Pulso en Bélgica tras la gigantesca manifestación contra los recortes

 

El martes una multitud volvió a invadir las calles de Bruselas. Los aviones no pudieron despegar ni llegar a los aeropuertos, las escuelas permanecieron cerradas, los negocios paralizados y el transporte público también. Solo funcionaron los trenes, cuyo tráfico aumentó para transportar a los manifestantes a la capital. Fueron más numerosos esta vez que en movilizaciones anteriores. Los cálculos hablan de bastantes más de 100.000.

Ha habido numerosas movilizaciones, huelgas y manifestaciones desde la formación del nuevo gobierno hace nueve meses. Su programa no pretendió engañar a los trabajadores en activo, los parados, los pensionistas, los solicitantes de asilo, los servicios públicos, la educación, la cultura y la sanidad, por no hablar de la duplicación del gasto militar. Para eso siempre hay dinero disponible. El gobierno quiere sumar 34.000 millones de euros adicionales al ejército, incluyendo la compra de más aviones F35.

Pero el martes, hubo algunos signos de que algo empieza a cambiar. No fue la típica procesión aburrida, no se veían sonrisas, e incluso se produjeron “incidentes menores” y daños en la fachada del edificio de la Oficina de Inmigración porque los trabajadores empiezan a perder la paciencia. Al regresar de una visita a Estados Unidos, el ministro de Defensa, Theo Francken, abogó por equipar a la policía con armas no letales y utilizar balas de goma contra los manifestantes en el futuro.

Las reducciones en las cotizaciones a la seguridad social para las personas con altos ingresos ilustran que todo sale siempre de los mismos bolsillos.

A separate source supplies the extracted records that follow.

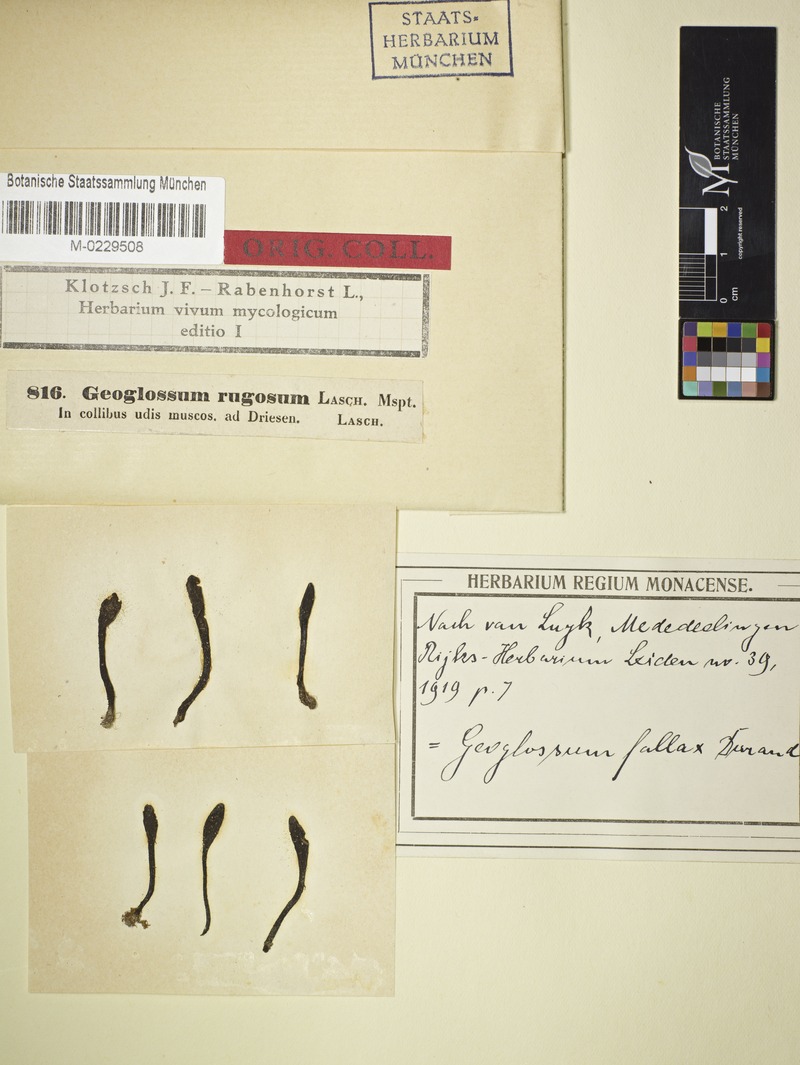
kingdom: Fungi
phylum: Ascomycota
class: Geoglossomycetes
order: Geoglossales
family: Geoglossaceae
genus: Geoglossum
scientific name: Geoglossum fallax
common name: Deceptive earthtongue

Mientras las calles estaban llenas, los escaños estaban vacíos porque la mayoría parlamentaria no había logrado un acuerdo sobre los presupuestos. El Primer Ministro, Bart de Wever, no perdió el tiempo en pronunciar su discurso ante la Cámara.

Como en toda Europa, las conquistas de la clase obrera se han erosionado en Bélgica durante casi medio siglo porque retrocedemos. Los partidos parlamentarios llaman a “adaptarse a los nuevos tiempos”. No quieren más convenios colectivos; es la ley de la junga: que cada cual se las apañe como pueda. Los primeros afectados son los sindicatos que acabarán reducidos a la nada. Mientras, cada vez hay más trabajadores que han llegado a su límite de aguante.

Pero aún quedan ilusiones por consumir, sobre todo las de aquellos que creen que es culpa de este gobierno y que hace falta otro distinto. Otros dicen que no es culpa del gobierno sino de las decisiones que aprueba.

Sin embargo, en Europa todo va en la misma línea, sea cual sea el país y sea cual sea la coalición de gobierno. La política es el rearme y los recortes, para llevar el dinero a las fábricas militares, no sólo contra Rusia sino contra la clase obrera propia. Encima de la mesa del Parlamento hay un proyecto de ley para prohibir las organizaciones radicales.

Pero eso es sólo el chocolate del loro. El primer ministro Bart de Wever y otros ocho jefes de Estado europeos, han publicado una carta que cuestiona la jurisprudencia del Tribunal de Estrasburgo sobre emigración.

Thierry Bodson, presidente de la FGTB, un sindicato socialdemócrata, ha dicho que la lucha contra los planes económicos del gobierno no es de un día ni de un año, sino de “toda una generación que se niega a ver destruido en seis meses lo que nuestros padres y abuelos tardaron tanto en construir”.